There are 2 choices, 2 votes for trashed's debate

the gaia hypothesis

  • No

    I don't think so. There are some fairly reasonable similarities between the complexities of the balance of the Eart and the balance of a lifeform on the Earth, but that's just it. There some similarities in looking at an atom and looking at a solar system. It's not really all that similar aside from a bare bones glance though.

    The Earth is just like every other planet or planet-sized rock hurtling around without a sun. Only it's had some chemical reactions and development at a pretty much perfect distance from our sun. Creatures and life evolved ON it, and everything is constantly evolving (or arguably devolving) due to the actions and natural occruances ON it. Humans have a fairly large scale affect in our adapation of technologies on the iompact of life ON Earth, but I don't think the the rock itself that happens to have life within it is self-regulating. Life finds a way whenever it can. This was not Earth's "intent".

    Voted for by Weydon.

[Collected data]

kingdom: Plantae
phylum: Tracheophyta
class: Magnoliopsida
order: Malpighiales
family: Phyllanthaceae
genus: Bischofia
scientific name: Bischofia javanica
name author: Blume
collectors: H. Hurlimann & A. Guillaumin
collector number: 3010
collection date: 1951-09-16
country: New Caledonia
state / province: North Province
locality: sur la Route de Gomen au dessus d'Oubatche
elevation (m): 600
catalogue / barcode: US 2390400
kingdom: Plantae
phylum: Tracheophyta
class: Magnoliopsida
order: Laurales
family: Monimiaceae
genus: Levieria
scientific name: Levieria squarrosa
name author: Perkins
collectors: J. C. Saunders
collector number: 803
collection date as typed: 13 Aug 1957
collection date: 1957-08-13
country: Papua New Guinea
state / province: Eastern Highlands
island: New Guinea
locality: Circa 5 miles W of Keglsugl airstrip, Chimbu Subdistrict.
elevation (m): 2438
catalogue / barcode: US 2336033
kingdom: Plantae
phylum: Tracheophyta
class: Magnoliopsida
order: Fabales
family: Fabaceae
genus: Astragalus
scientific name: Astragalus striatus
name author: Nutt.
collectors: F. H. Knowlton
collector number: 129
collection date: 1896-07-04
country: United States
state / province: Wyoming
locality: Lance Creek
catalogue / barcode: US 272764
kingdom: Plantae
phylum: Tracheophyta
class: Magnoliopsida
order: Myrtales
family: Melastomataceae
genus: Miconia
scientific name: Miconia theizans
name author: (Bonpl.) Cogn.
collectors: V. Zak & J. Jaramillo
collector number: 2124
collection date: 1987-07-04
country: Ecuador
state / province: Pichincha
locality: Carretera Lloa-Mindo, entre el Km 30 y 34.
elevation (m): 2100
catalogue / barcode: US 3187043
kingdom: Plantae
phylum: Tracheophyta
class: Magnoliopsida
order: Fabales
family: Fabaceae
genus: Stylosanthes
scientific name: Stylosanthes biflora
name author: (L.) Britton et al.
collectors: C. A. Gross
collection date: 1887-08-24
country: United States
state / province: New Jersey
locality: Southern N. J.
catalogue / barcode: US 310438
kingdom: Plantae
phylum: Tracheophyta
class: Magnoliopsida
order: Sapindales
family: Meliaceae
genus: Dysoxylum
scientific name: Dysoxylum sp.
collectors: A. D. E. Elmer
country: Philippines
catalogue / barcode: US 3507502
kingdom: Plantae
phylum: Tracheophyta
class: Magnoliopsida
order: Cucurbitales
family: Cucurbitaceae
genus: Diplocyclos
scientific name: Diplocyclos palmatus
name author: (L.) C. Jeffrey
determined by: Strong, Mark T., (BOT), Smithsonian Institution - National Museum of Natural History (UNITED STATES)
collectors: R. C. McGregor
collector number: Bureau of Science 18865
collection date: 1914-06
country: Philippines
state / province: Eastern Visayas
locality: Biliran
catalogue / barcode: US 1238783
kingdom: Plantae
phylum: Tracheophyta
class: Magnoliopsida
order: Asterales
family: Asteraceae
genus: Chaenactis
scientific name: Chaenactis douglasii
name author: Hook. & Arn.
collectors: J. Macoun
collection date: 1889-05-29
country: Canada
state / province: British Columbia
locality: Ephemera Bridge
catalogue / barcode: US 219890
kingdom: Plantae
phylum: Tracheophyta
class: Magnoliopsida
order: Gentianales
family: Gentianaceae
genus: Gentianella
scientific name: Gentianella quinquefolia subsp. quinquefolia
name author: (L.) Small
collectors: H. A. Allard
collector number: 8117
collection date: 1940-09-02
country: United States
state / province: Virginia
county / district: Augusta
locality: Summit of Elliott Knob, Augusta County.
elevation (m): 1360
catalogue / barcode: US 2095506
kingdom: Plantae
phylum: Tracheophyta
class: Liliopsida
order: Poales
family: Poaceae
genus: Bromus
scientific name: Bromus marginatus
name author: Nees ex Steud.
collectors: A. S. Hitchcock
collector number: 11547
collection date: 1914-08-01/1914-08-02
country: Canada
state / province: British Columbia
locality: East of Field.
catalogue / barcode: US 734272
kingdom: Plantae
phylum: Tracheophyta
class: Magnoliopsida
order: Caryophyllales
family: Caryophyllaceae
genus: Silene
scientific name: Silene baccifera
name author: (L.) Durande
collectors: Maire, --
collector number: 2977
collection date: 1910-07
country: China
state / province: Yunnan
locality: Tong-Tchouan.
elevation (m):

▶ **Stated problem**
Pick up the Gaia hypothesis debate after its last line and carry it forward.

▶ **Right answer**
  • :

  • pure sophistry

    Through sophistry, any set of systems can be seen to be cohesively systematic, especially in the pseudo-apodeictic terms of science. I believe in a chaotic world where everything affects everything, and the effects are never truly predictable before the fact. This theory only persists due to the growth of the environmental cause during the seventies, which, not without its valid and humanitarian roots, is mainly supported by those living in the first world whose neoliberal economic guilt manifests itself this way.

    What is seen as intent by the encyclopaedic compilation of natural phenomena that the human race has achieved is nothing but likelihoods of probable reality in lieu of the improbability naturally naturally ocurring in the mind, contrasting human discovery. The theories of human evolution and cosmogony do not prove that there is some demiourgos named mother earth or some demiourgos that designed mother earth. They don't prove that this is even the best of all possible worlds, either, which isn't even that interesting seeing as possible worlds are only ever seen through the eyes of those on this world as Descartes understood. But rather, this proves that this is the most probable worlds. And, that this most probable world is conceived as conscious in as far as our environs and, to a lesser extent, the means of production will allow us to believe they are beautiful has been proven time and time again through anthropological study, even in societies without a hint of other life on earth.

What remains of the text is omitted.